By GARRY RAYNO, InDepthNH.org
CONCORD — Marijuana users convicted before the state decriminalized simple possession would be able to have their record annulled under a bill the House approved Thursday.
The House also defeated a bill that would have repealed the law establishing buffer zones around abortion clinics and a bill that would have given lawmakers the ability to set turnpike toll rates instead of the Executive Council.
Last year lawmakers decided possessing three-quarters of an ounce of marijuana or less would no longer be a crime in New Hampshire and instead would be a violation much like a parking ticket.
House Bill 399 establishes a route for those convicted or arrested before the law changed to annul their record.
“Among reasons the legislature voted to remove the criminal penalty for possession of a small amount of marijuana and make possession a civil penalty was the long-term negative impact a criminal record has upon individuals and their families, including loss of housing, loss of employment, denial of student loans and other barriers to social well-being,” said the prime sponsor of the bill Rep. Renny Cushing, D-Hampton. “Fairness requires that we provide the opportunity to remove the shackles of a criminal record for an activity that no longer is criminal.”
The bill passed without debate.
After a lengthy debate, the House voted 228-141 to kill House Bill 124, which would have repealed the state law allowing a 25-foot buffer zone around women’s health clinics that preform abortions.

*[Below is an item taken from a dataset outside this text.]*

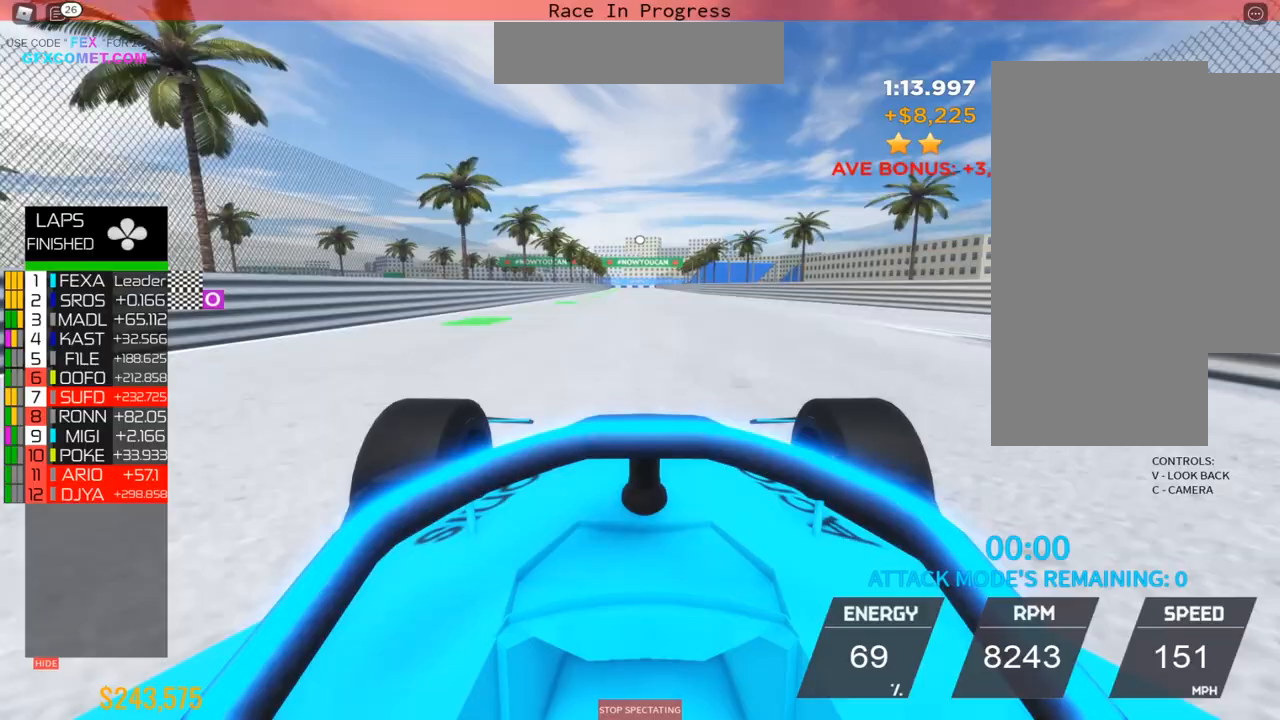
{"buttons": [], "left_stick": "up", "events": [[183, "left_stick", "up-left"], [283, "left_stick", "left"], [483, "left_stick", "up"]]}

Supporters of the bill said there have not been issues in New Hampshire that would require such a buffer zone, but opponents disagreed.

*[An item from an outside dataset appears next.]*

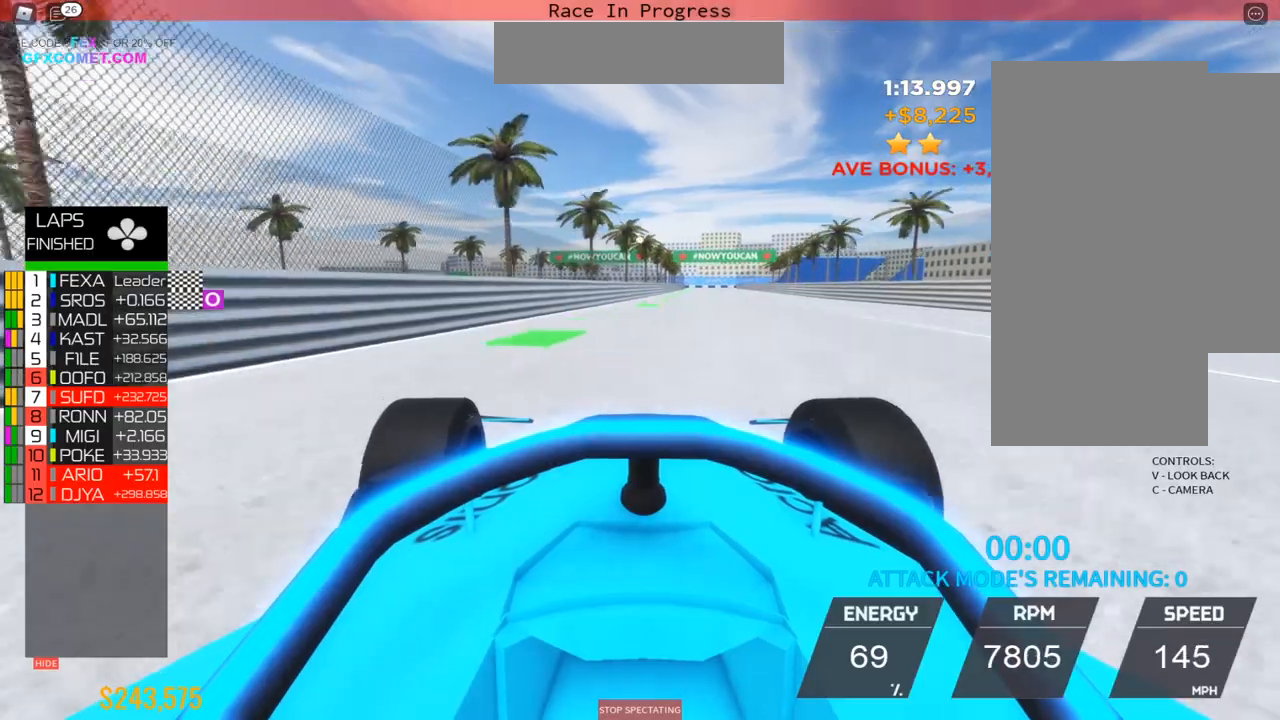
{"buttons": [], "left_stick": "center", "events": [[133, "left_stick", "center"], [283, "left_stick", "up"], [333, "left_stick", "right"], [450, "left_stick", "center"]]}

Bill sponsor Rep. Walter Stapleton, R-Claremont, said the law is not needed and added he has handed out anti-abortion leaflets at abortion clinics for 12 years, noting he was always peaceful.
But others disagreed including Rep. Debra Altschiller, D-Stratham, who discussed the history of bombings, arson, assassination and other threats against abortion clinics around the country.
The summer after Granite State lawmakers approved the buffer zone bill, the U.S. Supreme Court ruled a similar Massachusetts law unconstitutional.
Supporters say the New Hampshire law addresses the issues raised by the ruling, but the law has never been enforced. Clinics in Manchester, Concord and Greenland often have protesters outside their facilities.
Supporters say the 2014 law protects patient safety and privacy at reproductive health centers in the Granite State by allowing health centers to establish patient safety zones of up to 25 feet around the facility.
“By rejecting HB124 today, the New Hampshire House has reaffirmed that it prioritizes patient privacy and the right to make one’s own personal health-care decisions without fear of harassment or intimidation,” said Kayla Montgomery, Director of Advocacy and Organizing for Planned Parenthood of Northern New England. “We’re excited to see the new legislature begin the biennium by taking a strong stance in support of patient privacy, and we look forward to working with them to continue our state’s longstanding bipartisan commitment to protecting and expanding access to reproductive health care.” Since the law passed, there have been several attempts to repeal the legislation, but all have failed.
With no debate, House members voted down House Bill 248, which would have lawmakers decide on turnpike roll rates.
The sponsors of the bill said the current method of having the Executive Council set the toll rates is unconstitutional because all taxes have to be determined by the Legislature.
However, transportation officials say tolls are not taxes but user fees paid by those who use the turnpike system. They say motorists may decide not to use the turnpike if they do not want to pay the tolls.
In other action, the House approved:
House Bill 349, which would allow state and county prisoners to seek a second medical opinion at their own expense on a 226-145 vote.
House Bill 120, which would re-establish a licensure and inspection practice for tattoo parlors preforming tattooing, body piercing and branding on a 255-115 vote.
And the House killed:
House Bill 163 which would have added sexual reassignment to the definition of child abuse.